Her students, whether picking up on her own tension or bringing it from home, had been restless as well, talking too much, too loudly, focusing only in short spurts. And that afternoon during art class Erin had tripped near Meredith’s desk, and now Meredith had a patch of red poster paint staining the white silk blouse she’d worn with her black slacks and white-and-black pumps.
Black-and-white jewelry, black-and-white leather satchel. She’d been hoping for a black-and-white kind of day—and had ended up splattered in red.
“Ms. Foster, could we have a word with you?”
Glancing up sharply, Meredith stopped. She’d noted the van in the parking lot, of course. Enough to be aware that it was there. Not enough to have noticed the Tulsa local-news logo on the side or the two people who had just emerged from it.
“We’d just like to ask a couple of questions.”
She walked past them to her car.
“We’re interested in the editorial that ran in Monday’s Republic. I understand that the newspaper didn’t contact you. Is that correct?”
She looked at the brunette, who was her age, at least, dressed in jeans and a white sweater, and wondered if she liked her job. The hefty, bearded cameraman behind her she ignored completely.
“We’ve got some good tape from Mr. Barnett,” the woman said, her eyes showing something akin to sympathy. “My producer was ready to run with it, but I insisted that you deserved to have your side told, as well.”
Keys in hand, Meredith stood there another second, assessing. Granted, her senses weren’t honed at the moment, but she believed the other woman was sincere.
The brunette dropped her mic at her side. “He was pretty brutal,” she said. “I’d like to hear what you have to say.”
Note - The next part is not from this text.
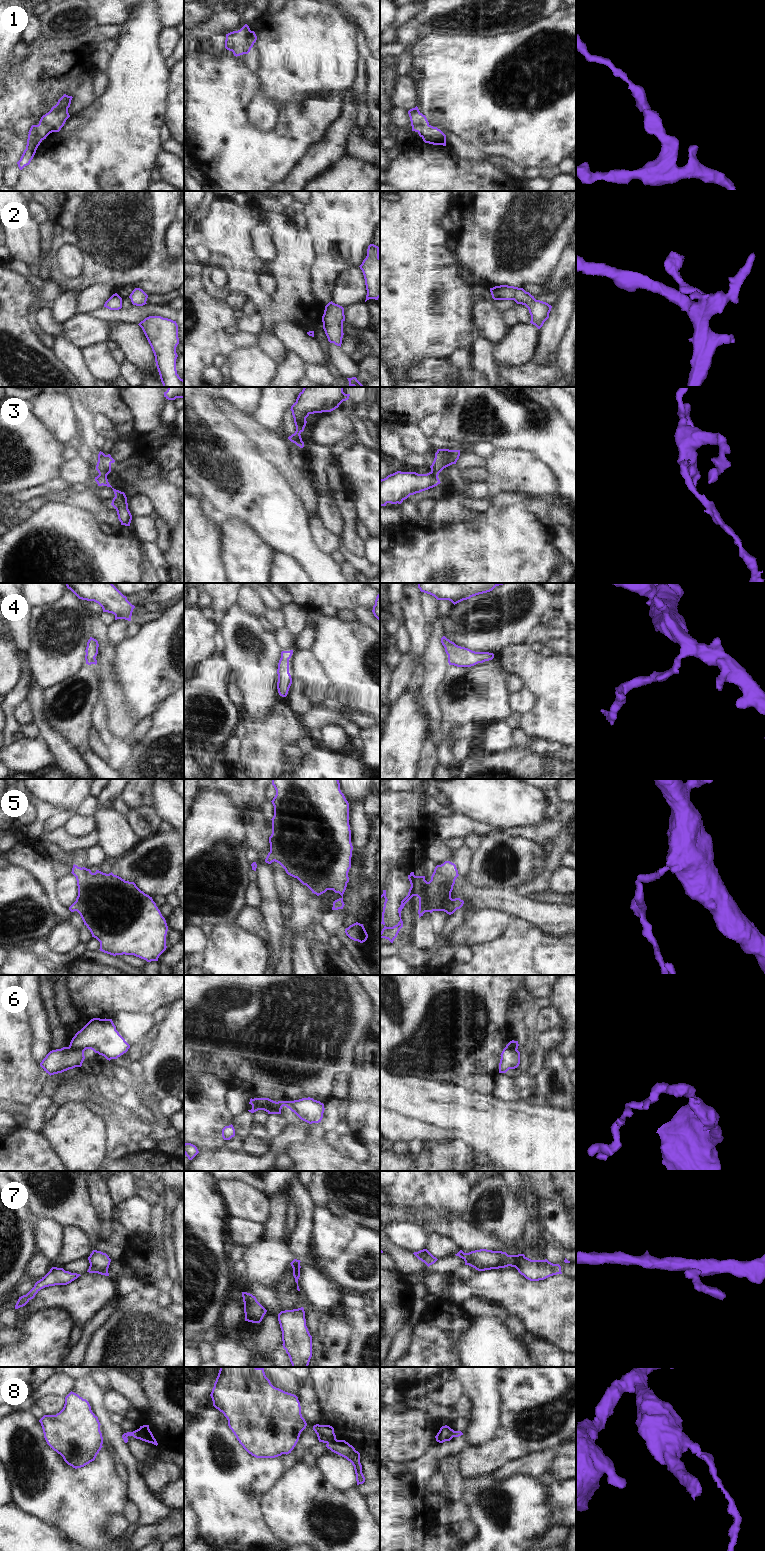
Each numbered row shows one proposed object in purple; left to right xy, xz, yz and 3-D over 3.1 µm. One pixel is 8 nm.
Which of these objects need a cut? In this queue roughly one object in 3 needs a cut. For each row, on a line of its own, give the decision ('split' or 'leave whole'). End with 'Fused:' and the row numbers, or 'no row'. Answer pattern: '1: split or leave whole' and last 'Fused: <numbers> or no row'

Meredith glanced back at the school. Mark would kill her if she said anything.
And if she didn’t? She’d be crucified.
Who’d stick up for her? Ruth Barnett? Hardly. The woman was a classic battered woman, so intimidated by her jerk of an ex-husband that she’d still lie just because he told her to. And that left—who? Her boss? Fat chance.
“What do you want to know?” She regretted the words even as she said them. There would be hell to pay. And at the same time, she felt better. She’d done nothing wrong, had nothing to be ashamed of. Unlike Larry Barnett.
“Did you tell Mr. Barnett’s wife that he was abusing his son?”